その背景には、制度や組織図の問題だけでなく、もっと根深い構造がある。首長たちがインタビューという場でしか語れなかった「本音」の存在が、それを象徴している。
議会答弁や記者会見という公式の場では、本音は語れない。失敗を認めれば批判を浴び、迷いを見せれば支持を失う。そうした制約の中で、首長たちは「正しいことを言う義務」に縛られ続けた。
「やっぱりオフィシャルコメントとか、議会答弁で(本書で語ったことを)言ったら、ハレーションが起きることもあったかもしれないですね。『そんな弱腰でいいのか』と言われてしまうかもしれない(笑)。済んだことだから話せるというものもあるでしょう」
では、なぜ本書では語れたのか。それはインタビューという「しがらみのない場」が設けられたからであり、それを成り立たせたのが「場の雰囲気」だったのでは? と西出氏は言う。

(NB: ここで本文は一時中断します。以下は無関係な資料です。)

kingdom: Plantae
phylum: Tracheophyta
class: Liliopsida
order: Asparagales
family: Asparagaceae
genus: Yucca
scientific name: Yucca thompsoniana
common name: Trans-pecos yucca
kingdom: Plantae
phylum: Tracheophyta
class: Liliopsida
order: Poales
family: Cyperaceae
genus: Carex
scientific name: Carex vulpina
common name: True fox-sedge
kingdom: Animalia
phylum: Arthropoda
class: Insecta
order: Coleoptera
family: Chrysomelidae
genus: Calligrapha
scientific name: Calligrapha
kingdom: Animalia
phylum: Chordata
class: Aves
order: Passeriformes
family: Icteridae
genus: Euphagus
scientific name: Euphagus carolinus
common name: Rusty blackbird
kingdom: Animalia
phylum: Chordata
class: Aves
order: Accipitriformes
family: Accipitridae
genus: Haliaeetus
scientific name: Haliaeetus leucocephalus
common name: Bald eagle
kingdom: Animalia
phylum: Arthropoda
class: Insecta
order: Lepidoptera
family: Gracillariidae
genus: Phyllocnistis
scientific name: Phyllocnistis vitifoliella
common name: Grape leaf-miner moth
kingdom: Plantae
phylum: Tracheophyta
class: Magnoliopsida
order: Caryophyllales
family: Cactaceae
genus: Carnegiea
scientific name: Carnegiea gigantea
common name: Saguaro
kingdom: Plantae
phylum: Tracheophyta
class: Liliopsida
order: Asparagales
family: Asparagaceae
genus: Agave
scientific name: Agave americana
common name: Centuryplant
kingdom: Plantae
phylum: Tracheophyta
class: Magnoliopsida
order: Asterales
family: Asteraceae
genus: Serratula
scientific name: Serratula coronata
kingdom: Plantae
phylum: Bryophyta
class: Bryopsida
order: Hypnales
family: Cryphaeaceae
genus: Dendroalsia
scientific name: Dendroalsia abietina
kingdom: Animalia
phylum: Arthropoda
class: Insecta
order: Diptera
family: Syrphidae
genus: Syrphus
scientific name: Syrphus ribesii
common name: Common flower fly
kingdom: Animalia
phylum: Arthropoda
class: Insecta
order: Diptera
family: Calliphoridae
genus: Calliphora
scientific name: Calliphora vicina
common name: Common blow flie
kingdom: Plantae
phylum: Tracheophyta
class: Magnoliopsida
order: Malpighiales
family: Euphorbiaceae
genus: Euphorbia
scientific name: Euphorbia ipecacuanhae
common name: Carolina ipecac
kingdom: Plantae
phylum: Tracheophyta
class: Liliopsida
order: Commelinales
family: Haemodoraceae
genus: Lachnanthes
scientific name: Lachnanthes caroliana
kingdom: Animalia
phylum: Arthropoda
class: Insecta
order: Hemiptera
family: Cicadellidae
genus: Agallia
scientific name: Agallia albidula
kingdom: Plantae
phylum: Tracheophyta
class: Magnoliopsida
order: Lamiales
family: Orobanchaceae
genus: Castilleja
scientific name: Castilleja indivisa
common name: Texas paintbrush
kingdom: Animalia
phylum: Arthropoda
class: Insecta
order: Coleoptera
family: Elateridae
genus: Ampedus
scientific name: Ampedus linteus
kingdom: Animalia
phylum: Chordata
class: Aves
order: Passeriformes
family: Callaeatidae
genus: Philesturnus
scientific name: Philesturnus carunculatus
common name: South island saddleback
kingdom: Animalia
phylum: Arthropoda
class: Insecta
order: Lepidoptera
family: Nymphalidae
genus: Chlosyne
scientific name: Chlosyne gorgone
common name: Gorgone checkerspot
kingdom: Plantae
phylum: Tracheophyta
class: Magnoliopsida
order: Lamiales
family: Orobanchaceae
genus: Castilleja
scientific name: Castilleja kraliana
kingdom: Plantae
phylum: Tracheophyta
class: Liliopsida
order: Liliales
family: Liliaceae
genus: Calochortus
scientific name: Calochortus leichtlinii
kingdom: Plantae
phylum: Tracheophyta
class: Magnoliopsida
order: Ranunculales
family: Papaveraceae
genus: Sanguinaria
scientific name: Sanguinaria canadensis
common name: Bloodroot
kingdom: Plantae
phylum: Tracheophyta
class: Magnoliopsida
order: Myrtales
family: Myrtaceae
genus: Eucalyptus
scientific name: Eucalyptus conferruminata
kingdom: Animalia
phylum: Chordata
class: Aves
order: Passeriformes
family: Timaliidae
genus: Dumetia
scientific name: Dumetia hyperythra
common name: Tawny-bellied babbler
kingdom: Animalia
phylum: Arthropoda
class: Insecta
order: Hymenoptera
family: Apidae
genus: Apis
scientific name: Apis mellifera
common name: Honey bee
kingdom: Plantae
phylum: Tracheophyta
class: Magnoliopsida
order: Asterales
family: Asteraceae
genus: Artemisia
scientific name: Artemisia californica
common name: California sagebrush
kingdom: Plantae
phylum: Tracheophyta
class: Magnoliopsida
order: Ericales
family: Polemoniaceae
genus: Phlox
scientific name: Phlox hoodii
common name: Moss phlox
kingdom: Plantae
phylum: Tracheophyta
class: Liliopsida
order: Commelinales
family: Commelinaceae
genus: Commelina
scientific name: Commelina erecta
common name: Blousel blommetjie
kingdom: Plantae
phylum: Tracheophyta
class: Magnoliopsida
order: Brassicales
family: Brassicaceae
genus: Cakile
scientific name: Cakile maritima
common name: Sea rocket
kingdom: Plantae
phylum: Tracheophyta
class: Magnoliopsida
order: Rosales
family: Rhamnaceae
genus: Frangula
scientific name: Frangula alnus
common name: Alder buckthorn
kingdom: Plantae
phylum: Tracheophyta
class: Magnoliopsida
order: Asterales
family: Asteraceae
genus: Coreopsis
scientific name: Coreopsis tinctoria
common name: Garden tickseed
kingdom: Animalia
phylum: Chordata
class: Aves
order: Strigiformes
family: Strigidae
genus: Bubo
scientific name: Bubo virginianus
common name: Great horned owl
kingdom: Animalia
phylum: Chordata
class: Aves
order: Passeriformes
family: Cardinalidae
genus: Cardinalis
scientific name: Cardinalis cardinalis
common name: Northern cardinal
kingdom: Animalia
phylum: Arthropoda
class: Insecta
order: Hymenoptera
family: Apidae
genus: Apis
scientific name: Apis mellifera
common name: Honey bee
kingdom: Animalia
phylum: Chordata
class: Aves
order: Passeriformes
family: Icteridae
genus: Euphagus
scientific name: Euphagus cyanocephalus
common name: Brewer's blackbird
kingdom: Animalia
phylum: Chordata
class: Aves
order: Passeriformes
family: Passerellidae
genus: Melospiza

「聞き手側でフランクに話せる状況作りを心掛けた。その結果、記載できない面白話も含め、初めて語られたエピソードもたくさんあったと思います」
この問題は首長に限らない。失敗を許さない社会になればなるほど、人々は「失敗をしないこと」を行動原則の第一に置くようになる。
「社会が不寛容だから、何事も慎重に話さざるを得ない。失敗から学ぶ組織なんて役所が言ったら、現実には袋叩きにあうんです。なんで失敗するんだとね。
いや、この失敗は来年に結びつける。頑張りますって言っても、誰も許してくれない。『失敗したら責任取れ』という言葉が最初に出てしまう。また頑張ってね、なんて言ってくれる人は、誰もいない」
こうした環境では、「この人なら任せられる」と見極めた人材も、動けなくなる。バウンダリー・スパナーの育成を語る時、組織の内側だけでなく、社会全体の「寛容さ」を問わなければならない理由がここにある。
「人が育つ場」をどう設計するか
西出氏はリーダーシップの本質について、次のように語る。
「やっぱりリーダーシップって難しいんです。人を動かす話でしょう。人を動かすには、強制するか、インセンティブを与えるかのどちらかです。強制の場合はシステムが必要です。インセンティブの場合も褒章などのシステムは重要だが、人のパワーを何倍にも拡張させるのは、リーダーシップこそのなせる業だと思う。
人は、言葉や態度といった、他の人が発するもので大きく左右される。だから科学的な議論の他にも、トップがどのように振る舞ったのか、その足跡を整理することは重要なのです」
本書を執筆した動機の一つには、企業における組織論への示唆があるという。
「この本を読めば、人を動かす力の重要性に気づいてもらえるはずです。周りがどう考えているかを汲み取り、そのうえで、どう巻き込んでいくか。何が正しいかというよりも、多様な視点や正しさがあることに気づいてもらえたら、それが書き手として冥利に尽きる部分ですよね」
組織の実行力とは、トップの強さだけで決まるものではなく、その周囲にいる人材の多様性と、彼らをつなぐ力によって生まれる。首長たちの経験は、その事実を雄弁に示している。
「誰が決め、誰が実行し、誰がそれを支えるのか」――マネジリアル・リーダーシップとは、その配置を整え続ける営みにほかならない。複雑な時代を生き残る組織の条件は、ここにある。